***** Record excerpts *****
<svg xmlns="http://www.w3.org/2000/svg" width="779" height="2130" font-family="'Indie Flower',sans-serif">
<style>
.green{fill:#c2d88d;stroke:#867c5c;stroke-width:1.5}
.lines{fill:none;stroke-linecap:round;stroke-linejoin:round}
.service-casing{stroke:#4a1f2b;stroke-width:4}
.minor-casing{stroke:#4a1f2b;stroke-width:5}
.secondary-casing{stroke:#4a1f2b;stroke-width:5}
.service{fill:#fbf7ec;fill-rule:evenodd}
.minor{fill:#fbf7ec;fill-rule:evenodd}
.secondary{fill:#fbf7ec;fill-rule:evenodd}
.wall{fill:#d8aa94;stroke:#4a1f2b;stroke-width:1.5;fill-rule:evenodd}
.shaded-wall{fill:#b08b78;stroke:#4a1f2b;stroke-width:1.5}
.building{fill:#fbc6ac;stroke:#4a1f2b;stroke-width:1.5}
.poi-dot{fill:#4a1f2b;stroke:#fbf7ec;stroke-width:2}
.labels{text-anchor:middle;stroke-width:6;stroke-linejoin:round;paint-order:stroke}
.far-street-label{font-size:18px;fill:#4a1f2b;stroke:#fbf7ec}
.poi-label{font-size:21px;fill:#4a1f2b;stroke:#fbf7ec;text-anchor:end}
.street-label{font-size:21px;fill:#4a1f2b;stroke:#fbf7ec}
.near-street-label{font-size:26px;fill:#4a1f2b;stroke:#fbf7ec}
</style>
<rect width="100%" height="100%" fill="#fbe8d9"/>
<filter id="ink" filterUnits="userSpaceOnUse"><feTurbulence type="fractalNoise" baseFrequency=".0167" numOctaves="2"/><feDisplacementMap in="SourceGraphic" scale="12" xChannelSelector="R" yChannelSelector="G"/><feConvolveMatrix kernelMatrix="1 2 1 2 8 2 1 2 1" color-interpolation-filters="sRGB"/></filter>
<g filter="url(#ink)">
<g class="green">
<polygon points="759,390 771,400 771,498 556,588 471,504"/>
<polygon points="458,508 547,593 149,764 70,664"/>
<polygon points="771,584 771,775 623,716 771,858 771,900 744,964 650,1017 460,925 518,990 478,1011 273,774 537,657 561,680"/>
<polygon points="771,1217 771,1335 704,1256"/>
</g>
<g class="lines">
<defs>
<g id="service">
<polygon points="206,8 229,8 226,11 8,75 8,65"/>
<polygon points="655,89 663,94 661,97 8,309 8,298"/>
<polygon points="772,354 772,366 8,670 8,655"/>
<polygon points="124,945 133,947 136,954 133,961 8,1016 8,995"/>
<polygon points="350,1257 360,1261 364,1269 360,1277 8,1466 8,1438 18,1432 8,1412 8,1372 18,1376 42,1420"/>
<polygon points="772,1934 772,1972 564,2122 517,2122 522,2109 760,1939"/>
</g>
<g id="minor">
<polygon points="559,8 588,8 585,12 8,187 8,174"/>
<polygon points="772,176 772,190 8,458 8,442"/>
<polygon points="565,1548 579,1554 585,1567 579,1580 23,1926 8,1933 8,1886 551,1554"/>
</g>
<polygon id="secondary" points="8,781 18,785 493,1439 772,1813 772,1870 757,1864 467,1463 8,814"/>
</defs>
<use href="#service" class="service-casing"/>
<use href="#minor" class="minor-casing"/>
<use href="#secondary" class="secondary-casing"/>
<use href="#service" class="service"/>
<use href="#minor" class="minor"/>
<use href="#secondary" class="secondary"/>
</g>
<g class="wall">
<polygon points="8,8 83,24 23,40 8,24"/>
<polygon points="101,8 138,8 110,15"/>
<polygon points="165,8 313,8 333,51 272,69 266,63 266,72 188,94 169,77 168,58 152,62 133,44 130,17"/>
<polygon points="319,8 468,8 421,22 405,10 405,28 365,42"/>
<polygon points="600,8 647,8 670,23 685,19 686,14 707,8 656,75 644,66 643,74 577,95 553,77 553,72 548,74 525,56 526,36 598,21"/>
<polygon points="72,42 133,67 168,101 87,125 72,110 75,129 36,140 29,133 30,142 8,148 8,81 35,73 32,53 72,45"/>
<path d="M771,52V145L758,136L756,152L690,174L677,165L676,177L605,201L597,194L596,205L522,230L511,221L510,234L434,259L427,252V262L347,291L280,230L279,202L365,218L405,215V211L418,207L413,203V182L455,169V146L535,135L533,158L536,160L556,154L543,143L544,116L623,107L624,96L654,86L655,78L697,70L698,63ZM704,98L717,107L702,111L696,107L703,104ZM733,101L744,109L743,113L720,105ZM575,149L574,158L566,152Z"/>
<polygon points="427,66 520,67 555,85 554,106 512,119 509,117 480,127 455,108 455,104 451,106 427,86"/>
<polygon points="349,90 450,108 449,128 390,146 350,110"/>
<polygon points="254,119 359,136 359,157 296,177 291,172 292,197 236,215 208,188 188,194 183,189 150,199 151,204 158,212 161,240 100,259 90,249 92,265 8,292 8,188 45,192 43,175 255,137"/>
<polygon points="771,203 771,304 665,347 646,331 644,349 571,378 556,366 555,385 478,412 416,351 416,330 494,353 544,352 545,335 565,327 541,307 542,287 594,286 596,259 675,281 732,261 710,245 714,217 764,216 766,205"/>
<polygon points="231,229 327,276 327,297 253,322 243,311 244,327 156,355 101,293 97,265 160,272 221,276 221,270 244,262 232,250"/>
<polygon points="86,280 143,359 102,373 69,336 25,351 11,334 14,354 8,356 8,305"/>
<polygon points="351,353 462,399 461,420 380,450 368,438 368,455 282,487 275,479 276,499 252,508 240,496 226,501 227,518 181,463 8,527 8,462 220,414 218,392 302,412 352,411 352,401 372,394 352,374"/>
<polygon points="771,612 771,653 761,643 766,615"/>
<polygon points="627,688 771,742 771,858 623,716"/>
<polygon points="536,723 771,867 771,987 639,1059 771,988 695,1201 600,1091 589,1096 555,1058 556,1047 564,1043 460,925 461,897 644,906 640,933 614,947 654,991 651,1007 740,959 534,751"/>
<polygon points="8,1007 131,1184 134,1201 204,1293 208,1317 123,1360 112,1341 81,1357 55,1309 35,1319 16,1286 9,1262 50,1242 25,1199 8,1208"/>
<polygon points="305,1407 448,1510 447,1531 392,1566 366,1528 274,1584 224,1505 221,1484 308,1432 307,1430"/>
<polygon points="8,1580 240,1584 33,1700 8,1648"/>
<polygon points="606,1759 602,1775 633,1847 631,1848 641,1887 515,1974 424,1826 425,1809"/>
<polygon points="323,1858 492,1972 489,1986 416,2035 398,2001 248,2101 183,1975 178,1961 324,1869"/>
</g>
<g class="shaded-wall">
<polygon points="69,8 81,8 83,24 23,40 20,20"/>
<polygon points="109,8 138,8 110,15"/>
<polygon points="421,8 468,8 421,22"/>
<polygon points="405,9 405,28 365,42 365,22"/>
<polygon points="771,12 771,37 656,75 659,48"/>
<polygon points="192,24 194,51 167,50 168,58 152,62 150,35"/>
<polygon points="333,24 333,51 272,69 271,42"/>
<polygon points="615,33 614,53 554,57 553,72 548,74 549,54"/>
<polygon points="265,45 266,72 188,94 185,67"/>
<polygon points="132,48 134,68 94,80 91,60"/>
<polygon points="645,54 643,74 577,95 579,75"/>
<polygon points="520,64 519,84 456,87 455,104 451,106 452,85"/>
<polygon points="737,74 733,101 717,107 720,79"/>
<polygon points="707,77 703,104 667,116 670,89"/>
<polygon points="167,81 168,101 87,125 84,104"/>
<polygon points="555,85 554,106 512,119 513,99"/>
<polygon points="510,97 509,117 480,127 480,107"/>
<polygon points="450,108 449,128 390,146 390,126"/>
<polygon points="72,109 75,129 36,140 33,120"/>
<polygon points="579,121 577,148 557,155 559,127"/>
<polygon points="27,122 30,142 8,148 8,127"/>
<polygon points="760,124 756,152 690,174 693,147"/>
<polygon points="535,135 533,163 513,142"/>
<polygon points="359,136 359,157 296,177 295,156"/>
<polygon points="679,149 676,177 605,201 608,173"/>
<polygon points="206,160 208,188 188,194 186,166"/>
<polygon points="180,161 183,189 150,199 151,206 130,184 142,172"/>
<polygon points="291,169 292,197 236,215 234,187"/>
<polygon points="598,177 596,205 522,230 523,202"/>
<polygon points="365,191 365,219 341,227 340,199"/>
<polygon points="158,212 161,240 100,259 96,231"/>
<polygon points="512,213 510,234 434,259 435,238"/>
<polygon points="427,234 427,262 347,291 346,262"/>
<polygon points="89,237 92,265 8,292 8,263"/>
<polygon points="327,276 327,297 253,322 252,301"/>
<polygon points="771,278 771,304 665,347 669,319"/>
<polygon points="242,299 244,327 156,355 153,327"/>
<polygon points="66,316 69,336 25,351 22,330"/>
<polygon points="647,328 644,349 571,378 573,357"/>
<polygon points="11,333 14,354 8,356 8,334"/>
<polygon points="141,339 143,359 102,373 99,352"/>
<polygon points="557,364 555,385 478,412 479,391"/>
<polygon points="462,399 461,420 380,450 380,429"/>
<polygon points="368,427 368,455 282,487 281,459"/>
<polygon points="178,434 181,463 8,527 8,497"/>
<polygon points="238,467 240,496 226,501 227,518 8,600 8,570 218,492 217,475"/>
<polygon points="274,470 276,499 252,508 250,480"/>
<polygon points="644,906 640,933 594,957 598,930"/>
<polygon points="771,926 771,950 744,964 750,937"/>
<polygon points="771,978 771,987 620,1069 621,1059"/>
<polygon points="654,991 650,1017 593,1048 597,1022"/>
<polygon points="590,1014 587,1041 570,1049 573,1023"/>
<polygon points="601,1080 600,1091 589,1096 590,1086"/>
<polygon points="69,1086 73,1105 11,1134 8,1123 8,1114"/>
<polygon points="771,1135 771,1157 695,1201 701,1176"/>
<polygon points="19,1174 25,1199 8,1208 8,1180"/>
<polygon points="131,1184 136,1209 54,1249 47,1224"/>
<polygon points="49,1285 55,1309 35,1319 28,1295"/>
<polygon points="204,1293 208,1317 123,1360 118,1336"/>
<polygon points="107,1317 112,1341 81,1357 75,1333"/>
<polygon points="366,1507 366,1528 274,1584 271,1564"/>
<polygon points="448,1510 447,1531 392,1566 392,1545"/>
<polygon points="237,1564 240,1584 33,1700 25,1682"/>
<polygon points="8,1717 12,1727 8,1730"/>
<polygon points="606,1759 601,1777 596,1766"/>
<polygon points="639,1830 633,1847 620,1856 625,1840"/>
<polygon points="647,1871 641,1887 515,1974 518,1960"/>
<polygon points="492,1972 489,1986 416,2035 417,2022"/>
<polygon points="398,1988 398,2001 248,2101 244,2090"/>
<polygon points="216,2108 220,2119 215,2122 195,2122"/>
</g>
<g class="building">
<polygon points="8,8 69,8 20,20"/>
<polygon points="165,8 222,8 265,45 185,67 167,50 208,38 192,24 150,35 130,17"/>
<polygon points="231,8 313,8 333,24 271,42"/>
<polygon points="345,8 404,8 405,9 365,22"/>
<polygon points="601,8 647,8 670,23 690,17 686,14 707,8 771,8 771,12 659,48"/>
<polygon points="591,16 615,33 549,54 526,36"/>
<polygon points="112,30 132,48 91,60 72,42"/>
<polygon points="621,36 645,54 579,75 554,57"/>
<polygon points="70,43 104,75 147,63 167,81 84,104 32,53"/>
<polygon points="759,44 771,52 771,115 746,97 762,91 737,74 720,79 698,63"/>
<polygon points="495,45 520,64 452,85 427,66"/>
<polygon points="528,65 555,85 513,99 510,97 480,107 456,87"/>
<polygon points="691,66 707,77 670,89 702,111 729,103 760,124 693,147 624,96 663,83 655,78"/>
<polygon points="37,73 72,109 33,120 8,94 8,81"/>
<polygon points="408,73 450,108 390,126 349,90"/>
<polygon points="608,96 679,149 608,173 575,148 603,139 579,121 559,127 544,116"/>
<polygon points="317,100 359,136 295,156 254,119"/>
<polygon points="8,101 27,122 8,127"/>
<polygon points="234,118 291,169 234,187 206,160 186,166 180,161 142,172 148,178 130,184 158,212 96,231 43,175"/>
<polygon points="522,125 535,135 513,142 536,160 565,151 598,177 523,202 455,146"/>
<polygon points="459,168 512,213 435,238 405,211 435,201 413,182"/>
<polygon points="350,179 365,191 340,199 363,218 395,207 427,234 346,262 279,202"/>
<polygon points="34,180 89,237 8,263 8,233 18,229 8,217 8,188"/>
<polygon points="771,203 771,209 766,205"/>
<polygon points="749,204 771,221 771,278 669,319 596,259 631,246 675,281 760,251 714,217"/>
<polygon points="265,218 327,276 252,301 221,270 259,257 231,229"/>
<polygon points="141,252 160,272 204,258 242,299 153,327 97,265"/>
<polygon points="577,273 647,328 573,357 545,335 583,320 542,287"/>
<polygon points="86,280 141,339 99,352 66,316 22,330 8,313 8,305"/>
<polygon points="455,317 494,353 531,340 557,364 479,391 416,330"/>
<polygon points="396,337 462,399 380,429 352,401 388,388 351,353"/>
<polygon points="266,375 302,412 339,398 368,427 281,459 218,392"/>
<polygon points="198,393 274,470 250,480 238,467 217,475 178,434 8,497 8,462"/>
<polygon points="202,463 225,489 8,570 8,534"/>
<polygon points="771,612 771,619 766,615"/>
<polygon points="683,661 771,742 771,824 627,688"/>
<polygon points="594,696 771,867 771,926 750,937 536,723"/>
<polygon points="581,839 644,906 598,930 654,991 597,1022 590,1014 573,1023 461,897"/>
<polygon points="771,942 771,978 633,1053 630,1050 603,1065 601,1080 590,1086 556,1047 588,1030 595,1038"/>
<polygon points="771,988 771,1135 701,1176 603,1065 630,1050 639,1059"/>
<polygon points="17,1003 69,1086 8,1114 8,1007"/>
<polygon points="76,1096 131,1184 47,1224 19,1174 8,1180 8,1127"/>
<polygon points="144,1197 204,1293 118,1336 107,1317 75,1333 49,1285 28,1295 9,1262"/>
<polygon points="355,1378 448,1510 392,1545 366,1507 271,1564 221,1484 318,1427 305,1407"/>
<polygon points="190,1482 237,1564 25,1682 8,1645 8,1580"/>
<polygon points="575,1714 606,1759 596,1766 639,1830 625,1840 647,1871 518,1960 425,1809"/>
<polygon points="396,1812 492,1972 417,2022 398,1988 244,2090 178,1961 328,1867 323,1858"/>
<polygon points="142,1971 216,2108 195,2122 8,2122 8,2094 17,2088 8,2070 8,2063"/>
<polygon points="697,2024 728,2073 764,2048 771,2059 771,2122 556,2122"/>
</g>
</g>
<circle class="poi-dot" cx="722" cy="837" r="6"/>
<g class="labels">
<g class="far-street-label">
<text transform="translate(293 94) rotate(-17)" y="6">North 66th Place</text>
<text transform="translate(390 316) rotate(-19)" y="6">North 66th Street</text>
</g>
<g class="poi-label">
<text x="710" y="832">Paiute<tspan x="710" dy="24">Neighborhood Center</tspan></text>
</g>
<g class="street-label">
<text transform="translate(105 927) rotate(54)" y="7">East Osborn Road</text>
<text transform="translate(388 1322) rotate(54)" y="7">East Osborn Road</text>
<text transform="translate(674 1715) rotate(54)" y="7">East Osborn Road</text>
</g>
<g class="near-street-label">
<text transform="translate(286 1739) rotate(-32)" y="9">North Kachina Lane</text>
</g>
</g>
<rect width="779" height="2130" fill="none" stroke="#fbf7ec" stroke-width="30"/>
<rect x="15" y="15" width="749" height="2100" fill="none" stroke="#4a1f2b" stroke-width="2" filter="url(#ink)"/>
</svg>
*****
Work out how many lines in the entries hold the string "casing". Your answer should consist solely of that number.

**Answer section**
6